VASSALBORO — During its meeting Tuesday evening, the school board discussed the big changes the community school will be facing in the coming months and said it has ensured that it is ready for when those changes come to pass.

By the next academic year, Vassalboro Community School could be operating independently if Alternative Organizational Structure 92 is dissolved in a March 13 referendum, and it will have a new principal in charge after longtime educator Dianna Gram departs.

Gram has worked at the school for 23 years, first as the assistant principal and special education director, and then taking over the role of principal from Kevin Michaud in 2010.

The community’s deep engagement with the school has been a highlight of her time in Vassalboro, Gram said in an email Wednesday afternoon.

“(A) focus on building positive relationships and creating and nurturing a positive culture is much of what happens at VCS,” she said.

A search for Gram’s replacement already has begun. The nine-member committee has received at least six applications for the job so far, and each member will be reviewing the applications independently before March 1, which is when the committee plans to gather to discuss the candidates.
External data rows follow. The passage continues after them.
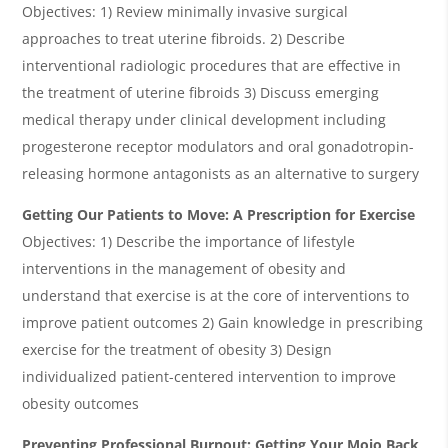
Objectives: 1) Review minimally invasive surgical
approaches to treat uterine fibroids. 2) Describe
interventional radiologic procedures that are effective in
the treatment of uterine fibroids 3) Discuss emerging
medical therapy under clinical development including
progesterone receptor modulators and oral gonadotropin-
releasing hormone antagonists as an alternative to surgery
Getting Our Patients to Move: A Prescription for Exercise
Objectives: 1) Describe the importance of lifestyle
interventions in the management of obesity and
understand that exercise is at the core of interventions to
improve patient outcomes 2) Gain knowledge in prescribing
exercise for the treatment of obesity 3) Design
individualized patient-centered intervention to improve
obesity outcomes
Preventing Professional Burnout: Getting Your Mojo Back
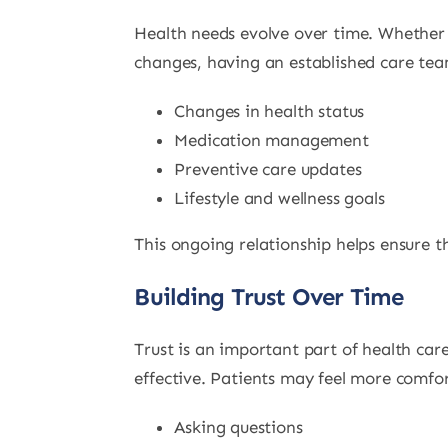
Health needs evolve over time. Whether 
changes, having an established care tea
Changes in health status
Medication management
Preventive care updates
Lifestyle and wellness goals
This ongoing relationship helps ensure t
Building Trust Over Time
Trust is an important part of health c
effective. Patients may feel more comfor
Asking questions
The committee hopes to interview a few applicants on March 13 and 15 and have it narrowed down to one candidate by mid-March.

While the dissolution of the AOS is still up in the air, the board talked at length about what the school’s finances would be if the AOS is dissolved, as well as how the board could provide residents with the necessary information before the referendum vote.

Superintendent Eric Haley presented the board with the estimated cost for contracted services and the salary of a superintendent, should the school decide to hire one, which would replace the services that the school currently receives from the AOS.

The town is scheduled to pay a $340,670 assessment to the AOS for the 2018-19 school year. But if the AOS is dissolved, the school would save $45,650 by contracting some services and hiring a part-time superintendent.

A superintendent working at the school one day per week would cost $25,000; and contracted services, such as payroll, maintenance, transportation, technology, special services and the salary of a finance and curriculum director would cost the community about $270,020.

Additionally, Haley said Vassalboro would receive $51,841 from the AOS undesignated fund, which could be used to alleviate pressure on taxpayers.

The board also discussed a proposal to hire a consultant to help them through the possible dissolution process, which was an idea that came from a member of the community, but it was decided among the board that all of the heavy lifting to set up an independently run school already had been done. Chairman Kevin Levasseur concluded that a consultant was not necessary and funding to pay such a hire is nonexistent.

The original rationale for dissolving the AOS was that the communities could pursue the formation of a regional service center based in Waterville, which would handle some of the duties that a superintendent’s office does, such as payroll and accounts payable. The state presented the service center as a possible means for districts to receive funds from the state, but Haley said the state is not offering those incentives, so it is likely that the communities will not enter that arrangement in the coming academic year. However, Haley said the AOS has proven to be an untenable structuring for a district, and each community will save money if the AOS is dissolved.

The board then voted to hold a public forum to discuss what a possible end to the AOS would mean for the school and community. The Vassalboro meeting is scheduled for 7 p.m. March 6, which is a week before the scheduled referendum.

Similar forums will take place in Winslow and Waterville on Feb. 26 and 27, respectively, at 7 p.m..

In other business, the board voted to support the pursuit of designating the school as a Red Cross disaster shelter. The designation as such would require five or six people from the town to be trained on how to maintain the shelter. Town officials are researching possible grant funding to acquire a generator, which also would be needed for the school to acuire shelter status.

The board cited the many people seeking water after the ice and wind storm left thousands without power for several days in October as a reason to support this pursuit.